[WHAT THE EXERCISE ASKS] Turn the text lines in the material below into a JSON list of strings, one string per line, with blank lines omitted. Leave the pictures out.

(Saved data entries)
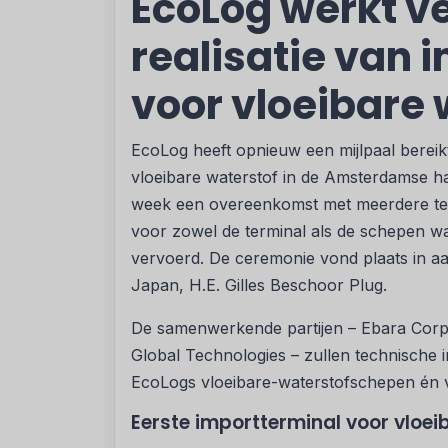
EcoLog werkt v
realisatie van 
voor vloeibare 
EcoLog heeft opnieuw een mijlpaal bereik
vloeibare waterstof in de Amsterdamse ha
week een overeenkomst met meerdere tec
voor zowel de terminal als de schepen w
vervoerd. De ceremonie vond plaats in 
Japan, H.E. Gilles Beschoor Plug.
De samenwerkende partijen – Ebara Corpo
Global Technologies – zullen technische i
EcoLogs vloeibare-waterstofschepen én 
Eerste importterminal voor vloei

[SOLVED EXERCISE]
[
  "EcoLog werkt v",
  "realisatie van ",
  "voor vloeibare ",
  "EcoLog heeft opnieuw een mijlpaal bereik",
  "vloeibare waterstof in de Amsterdamse ha",
  "week een overeenkomst met meerdere tec",
  "voor zowel de terminal als de schepen w",
  "vervoerd. De ceremonie vond plaats in ",
  "Japan, H.E. Gilles Beschoor Plug.",
  "De samenwerkende partijen – Ebara Corpo",
  "Global Technologies – zullen technische i",
  "EcoLogs vloeibare-waterstofschepen én ",
  "Eerste importterminal voor vloei"
]